До того как я начал непосредственно работать с Ицхаком Рабином, я не был хорошо знаком с ним как с человеком. Я слышал о нем, видел его, пару раз мы пересекались с ним, как, например, в случае с самолетом с Кавказа, захваченным бандитами. Мы тогда перекинулись несколькими словами, и не более того. У меня сложилось мнение, в основном на базе публикаций периода борьбы между Рабином и Шимоном Пересом за руководство Рабочей партией, что он человек сухой, холодный и черствый. Я был удивлен, обнаружив в нем человека очень чувствительного и внимательного к людям, теплого и стеснительного.
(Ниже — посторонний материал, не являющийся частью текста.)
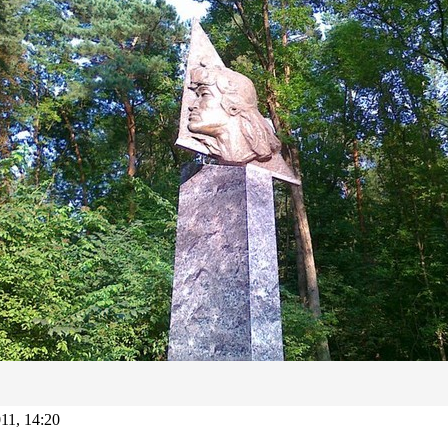
11, 14:20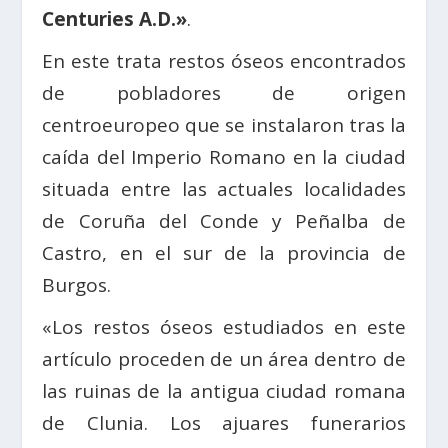
Centuries A.D.»
.
En este trata restos óseos encontrados
de pobladores de origen
centroeuropeo que se instalaron tras la
caída del Imperio Romano en la ciudad
situada entre las actuales localidades
de Coruña del Conde y Peñalba de
Castro, en el sur de la provincia de
Burgos.
«Los restos óseos estudiados en este
artículo proceden de un área dentro de
las ruinas de la antigua ciudad romana
de Clunia. Los ajuares funerarios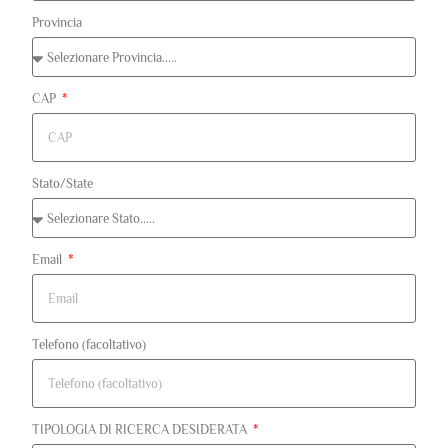
Provincia
CAP
Stato/State
Email
Telefono (facoltativo)
TIPOLOGIA DI RICERCA DESIDERATA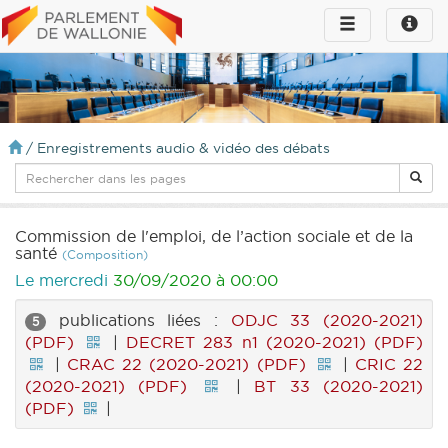
Toggle
Toggle
navigation
naviga
infos
/
Enregistrements audio & vidéo des débats
Commission de l'emploi, de l’action sociale et de la
santé
(Composition)
Le mercredi
30/09/2020 à 00:00
publications liées :
ODJC 33 (2020-2021)
5
(PDF)
|
DECRET 283 n1 (2020-2021) (PDF)
|
CRAC 22 (2020-2021) (PDF)
|
CRIC 22
(2020-2021) (PDF)
|
BT 33 (2020-2021)
(PDF)
|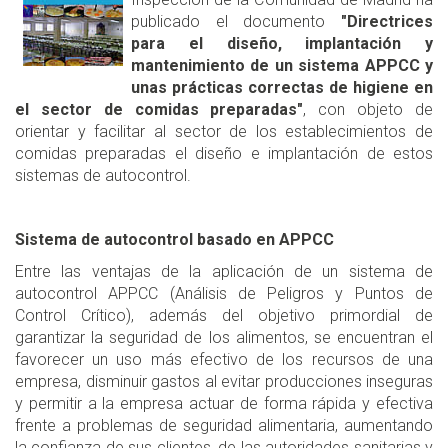
publicado el documento
"Directrices
para el diseño, implantación y
mantenimiento de un sistema APPCC y
unas prácticas correctas de higiene en
el sector de comidas preparadas"
, con objeto de
orientar y facilitar al sector de los establecimientos de
comidas preparadas el diseño e implantación de estos
sistemas de autocontrol.
Sistema de autocontrol basado en APPCC
Entre las ventajas de la aplicación de un sistema de
autocontrol APPCC (Análisis de Peligros y Puntos de
Control Crítico), además del objetivo primordial de
garantizar la seguridad de los alimentos, se encuentran el
favorecer un uso más efectivo de los recursos de una
empresa, disminuir gastos al evitar producciones inseguras
y permitir a la empresa actuar de forma rápida y efectiva
frente a problemas de seguridad alimentaria, aumentando
la confianza de sus clientes, de las autoridades sanitarias y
Рабин был человеком серьезным, глубоким и думающим, постоянно терзающимся сомнениями в правильности принимаемых им решений. Это не мешало его способности принимать решения, а, наоборот, лишь побуждало всесторонне и глубоко взвешивать проблемы еще и еще раз, выслушивая другие мнения и рассматривая проблему со всех сторон. Не хочу сказать, что Рабин был застрахован от принятия ошибочных или неверных решений, от этого никто не застрахован. Но, решая проблему, Рабин рассматривал ее исключительно с точки зрения дела, прилагая к этому все свои усилия и стараясь, насколько возможно, не поддаваться влияниям посторонних интересов. Познакомившись поближе с Ицхаком Рабином, с тем теплом и вниманием, с которыми он относился к людям, я здорово обозлился на Шимона Переса. Ведь это приближенные Переса, накануне соперничества между ними за руководство Партией труда, постоянно распространяли слухи о Рабине как о человеке черством и презрительно относящемся к людям. Перес, как обычно, пытался отмежеваться от публикаций, утверждая, что не имеет о них представления. Почему-то Перес никогда ничего не знает, ни того, что делается для него и от его имени, и неприглядные, и подловатые вещи. Или в его честь, как, например, помпезные празднования его дня рождения. У меня и тогда не было сомнений, что за клеветой на Рабина стоит Перес, и это меня здорово злило.